Everything in Catholic social ministry begins and ends with Jesus Christ. If it doesn’t, it isn’t Catholic. And if our social work isn’t deeply, confidently and explicitly Catholic in its identity, then we should stop using the word “Catholic.” It’s that simple.
Faith in Jesus Christ—not as the world likes to imagine him, but the true Son of God as the Catholic Church knows and preaches him—is the only enduring basis for human hope. Real hope has nothing to do with empty political slogans. It has nothing to do with our American addictions to progress or optimism or positive thinking.
The Epistle to the Hebrews speaks of faith as “the assurance of things hoped for; the conviction of things not seen” (11:1). Faith alone makes real hope possible. Georges Bernanos described the virtue of hope as “despair overcome.” It’s the ability to see clearly the suffering and the injustice in the world, and yet to trust in the goodness of God. It’s the capacity to see human weakness and evil at their worst, and yet to trust in the dignity of the human person because we believe in a loving Father; a Father who created and sustains us, and who redeems us with the blood of his own Son.
Because we believe, we can trust; and because we can trust in God’s love, we can take the risk of loving and giving ourselves to others. This trinity of faith, hope and love echoes the nature of God himself. It’s the economy of all Christian social action.
We need to remember that what we do, becomes who we are. This is pretty obvious when we speak about individuals. A man who does good, usually becomes good—or at least becomes better than he was. A man who struggles with his fear, and overcomes it and shows courage, gradually becomes brave. And a man who steals from his friends or cheats his company, even in little things, eventually becomes a thief. He may start as a good man with some unhappy appetites and alibis. But unless he repents and changes, the sins become the man. The habit of stealing, or lying, or cowardice, or adultery, reshapes him into a different creature.
What applies to individuals can apply just as easily to institutions and organizations. The more that Catholic universities or hospitals mute their religious identity; the more that Catholic social ministries weaken their religious character; the less “Catholic” they are, and the less useful to the Gospel they become.
A social agency is “Catholic” in two main ways. Structurally, it’s an arm of the local Church and organic to her mission. And evangelically, it’s a witness to the commandment given to us by Jesus Christ to love God first and above all; and then to love our neighbors as we love ourselves.

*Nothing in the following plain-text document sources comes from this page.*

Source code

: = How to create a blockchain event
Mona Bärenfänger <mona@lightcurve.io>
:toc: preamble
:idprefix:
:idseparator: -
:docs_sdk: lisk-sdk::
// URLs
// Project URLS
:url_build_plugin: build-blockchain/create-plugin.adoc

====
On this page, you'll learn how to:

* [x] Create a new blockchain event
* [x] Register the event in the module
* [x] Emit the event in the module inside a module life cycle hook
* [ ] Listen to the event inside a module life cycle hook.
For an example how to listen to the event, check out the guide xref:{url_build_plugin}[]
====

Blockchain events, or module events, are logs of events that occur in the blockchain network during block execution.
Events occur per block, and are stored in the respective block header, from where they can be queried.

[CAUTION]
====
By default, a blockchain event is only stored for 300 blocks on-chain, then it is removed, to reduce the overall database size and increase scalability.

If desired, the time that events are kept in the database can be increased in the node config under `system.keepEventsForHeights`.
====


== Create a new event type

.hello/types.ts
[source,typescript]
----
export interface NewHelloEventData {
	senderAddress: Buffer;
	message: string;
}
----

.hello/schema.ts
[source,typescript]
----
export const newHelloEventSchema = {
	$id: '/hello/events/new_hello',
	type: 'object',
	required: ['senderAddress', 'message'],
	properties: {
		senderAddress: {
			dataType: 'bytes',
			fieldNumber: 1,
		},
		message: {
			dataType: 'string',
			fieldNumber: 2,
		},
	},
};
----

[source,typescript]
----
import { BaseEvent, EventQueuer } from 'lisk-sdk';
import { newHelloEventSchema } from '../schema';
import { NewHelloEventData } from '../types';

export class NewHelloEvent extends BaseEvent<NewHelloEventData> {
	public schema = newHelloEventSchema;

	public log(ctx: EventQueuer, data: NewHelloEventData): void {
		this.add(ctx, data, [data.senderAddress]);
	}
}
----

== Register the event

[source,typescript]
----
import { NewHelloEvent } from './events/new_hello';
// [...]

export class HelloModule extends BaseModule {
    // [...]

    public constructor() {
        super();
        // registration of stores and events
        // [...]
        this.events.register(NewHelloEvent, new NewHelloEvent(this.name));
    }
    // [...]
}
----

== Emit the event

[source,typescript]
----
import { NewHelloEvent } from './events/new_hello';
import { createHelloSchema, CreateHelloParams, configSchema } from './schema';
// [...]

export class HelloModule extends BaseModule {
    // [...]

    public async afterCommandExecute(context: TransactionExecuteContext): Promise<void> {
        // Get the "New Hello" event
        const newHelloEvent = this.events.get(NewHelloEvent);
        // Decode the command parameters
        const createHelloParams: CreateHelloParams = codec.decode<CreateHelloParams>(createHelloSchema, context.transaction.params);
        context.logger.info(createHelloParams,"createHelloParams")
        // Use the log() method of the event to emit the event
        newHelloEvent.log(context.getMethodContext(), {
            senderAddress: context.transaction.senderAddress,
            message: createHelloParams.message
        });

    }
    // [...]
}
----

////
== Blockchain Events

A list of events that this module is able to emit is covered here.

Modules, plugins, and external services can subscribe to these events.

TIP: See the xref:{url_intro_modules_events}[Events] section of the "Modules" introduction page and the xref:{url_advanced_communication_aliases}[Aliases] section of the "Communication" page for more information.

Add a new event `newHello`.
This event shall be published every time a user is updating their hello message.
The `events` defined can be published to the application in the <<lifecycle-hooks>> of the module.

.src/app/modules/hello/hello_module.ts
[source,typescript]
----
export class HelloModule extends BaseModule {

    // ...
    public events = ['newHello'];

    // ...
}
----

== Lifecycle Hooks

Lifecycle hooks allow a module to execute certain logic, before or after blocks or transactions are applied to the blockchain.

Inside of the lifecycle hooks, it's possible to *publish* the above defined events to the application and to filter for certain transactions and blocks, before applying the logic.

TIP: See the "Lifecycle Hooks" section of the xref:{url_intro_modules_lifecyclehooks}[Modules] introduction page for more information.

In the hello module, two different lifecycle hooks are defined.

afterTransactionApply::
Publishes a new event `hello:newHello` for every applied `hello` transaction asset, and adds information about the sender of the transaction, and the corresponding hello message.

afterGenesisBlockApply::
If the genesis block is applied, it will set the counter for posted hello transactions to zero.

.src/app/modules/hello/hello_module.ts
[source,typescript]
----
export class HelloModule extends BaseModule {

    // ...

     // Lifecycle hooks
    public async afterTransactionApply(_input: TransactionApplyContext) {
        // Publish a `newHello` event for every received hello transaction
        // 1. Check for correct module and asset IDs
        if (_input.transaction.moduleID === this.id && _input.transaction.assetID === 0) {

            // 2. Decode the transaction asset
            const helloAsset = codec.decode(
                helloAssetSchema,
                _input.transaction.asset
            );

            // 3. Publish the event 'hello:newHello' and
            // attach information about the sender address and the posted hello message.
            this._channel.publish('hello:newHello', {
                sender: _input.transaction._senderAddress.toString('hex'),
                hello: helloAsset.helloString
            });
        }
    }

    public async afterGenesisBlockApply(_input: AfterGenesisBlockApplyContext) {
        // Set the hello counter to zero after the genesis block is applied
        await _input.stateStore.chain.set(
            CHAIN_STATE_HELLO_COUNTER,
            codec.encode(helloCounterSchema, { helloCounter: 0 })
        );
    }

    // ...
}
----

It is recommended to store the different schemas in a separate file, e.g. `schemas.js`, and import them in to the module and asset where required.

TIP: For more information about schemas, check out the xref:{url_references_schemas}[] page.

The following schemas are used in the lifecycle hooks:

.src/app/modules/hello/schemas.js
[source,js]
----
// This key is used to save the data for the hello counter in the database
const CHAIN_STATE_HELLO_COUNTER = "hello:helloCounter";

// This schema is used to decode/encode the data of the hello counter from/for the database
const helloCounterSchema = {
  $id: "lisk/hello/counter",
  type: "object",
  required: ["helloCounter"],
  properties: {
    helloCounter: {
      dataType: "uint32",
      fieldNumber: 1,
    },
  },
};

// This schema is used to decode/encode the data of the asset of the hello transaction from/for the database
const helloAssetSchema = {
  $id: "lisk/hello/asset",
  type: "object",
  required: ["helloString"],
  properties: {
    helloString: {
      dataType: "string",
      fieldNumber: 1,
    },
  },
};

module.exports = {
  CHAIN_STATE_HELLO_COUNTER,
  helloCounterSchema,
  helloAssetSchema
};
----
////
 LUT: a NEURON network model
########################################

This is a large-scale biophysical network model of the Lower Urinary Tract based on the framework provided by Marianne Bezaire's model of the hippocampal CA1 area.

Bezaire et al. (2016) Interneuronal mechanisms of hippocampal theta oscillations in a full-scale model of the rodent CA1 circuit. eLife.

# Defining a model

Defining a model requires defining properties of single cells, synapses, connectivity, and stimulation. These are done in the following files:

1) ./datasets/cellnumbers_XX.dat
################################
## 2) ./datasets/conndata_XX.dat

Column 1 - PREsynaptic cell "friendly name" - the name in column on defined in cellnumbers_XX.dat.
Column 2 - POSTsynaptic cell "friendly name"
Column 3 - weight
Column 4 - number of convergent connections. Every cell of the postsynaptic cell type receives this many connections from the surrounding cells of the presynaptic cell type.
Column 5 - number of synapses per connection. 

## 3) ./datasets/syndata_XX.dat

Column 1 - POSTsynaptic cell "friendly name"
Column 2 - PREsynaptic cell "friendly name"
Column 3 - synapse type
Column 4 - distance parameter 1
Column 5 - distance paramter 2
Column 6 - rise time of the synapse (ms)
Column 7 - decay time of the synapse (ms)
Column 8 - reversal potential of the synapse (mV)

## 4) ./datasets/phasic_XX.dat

As a result, being faithful to Catholic teaching isn’t something optional for a Catholic social worker. It’s basic to his or her identity. Catholic belief is much more than a list of dos and don’ts. It’s part of a much larger view of the human person, human dignity and our eternal destiny. The content of this teaching comes from God through his son Jesus Christ. It’s defined by the universal Church and then preached, taught and applied by the local bishop. The faith of the Church is constitutive of Catholic social ministry. It’s not a kind of humanitarian modeling clay we can shape to our personal preferences; and the power and consistency of Catholic social witness collapse when we try to do that.
For Christians, the ultimate purpose of every human being is fulfilled by knowing God’s love and being with God for eternity. All Christian charity is practiced with this goal in mind. Therefore, to be authentic, Christian charity must be free and must be motivated to share God’s love with others, in addition to offering material aid. Christian charity is always both a material and a religious act.